Be cautious when using candles. Keep the flame at least three feet away from cardboard, wood and other combustible objects. Also, keep candles out of the reach of children and pets, and extinguish before leaving a room or falling asleep.
Heat your home safely. Do not attempt to use your oven or a charcoal grill to heat your home. Generators and other fuel-powered devices should never be operated inside a home or an enclosed space (such as a garage). Unsafe practices could result in a build-up of deadly carbon monoxide fumes.
Know and watch for symptoms of carbon monoxide poisoning: headache, dizziness, weakness, nausea, vomiting, chest pain and confusion. If persons in your home experience these symptoms, step outdoors, ventilate the area and call 911. Anyone who even thinks they might have carbon monoxide poisoning is urged to call 911. During the December 2007 ice storm, over 100 individuals were sickened by carbon monoxide.
Do not touch any downed tree limbs, cables or power lines, as they may be electrically charged.

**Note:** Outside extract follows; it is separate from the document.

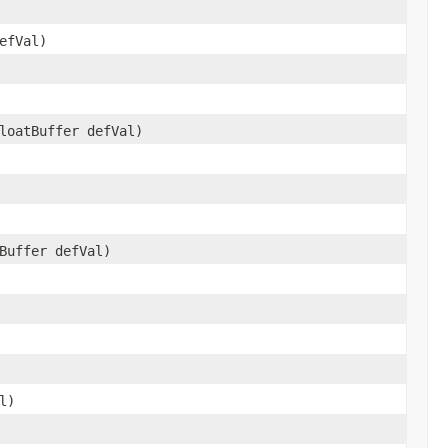
efVal)
loatBuffer defVal)
Buffer defVal)
l)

Do not attempt to remove limbs yet; trees and power lines are unstable and may fall. Stay away from chain-link fences - energized power lines could activate a fence line throughout a neighborhood.
Refrain from driving on ice-slicked roads, unless absolutely necessary. Ice and downed trees and wires could make for treacherous travel. If you must travel in inclement conditions, drive slowly and increase your stopping distance. Watch for downed trees and power lines across roads. If power fails, treat all intersections as four-way stops. Pack blankets, water, food items and a phone to take with you.
To keep food safe during a power outage, keep refrigerator and freezer doors closed as much as possible. Discard any potentially hazardous food, including meats, eggs, dairy products and leftovers that may have exceeded 41 degrees Fahrenheit. Frozen foods in a freezer can normally be kept up to 48 hours without power.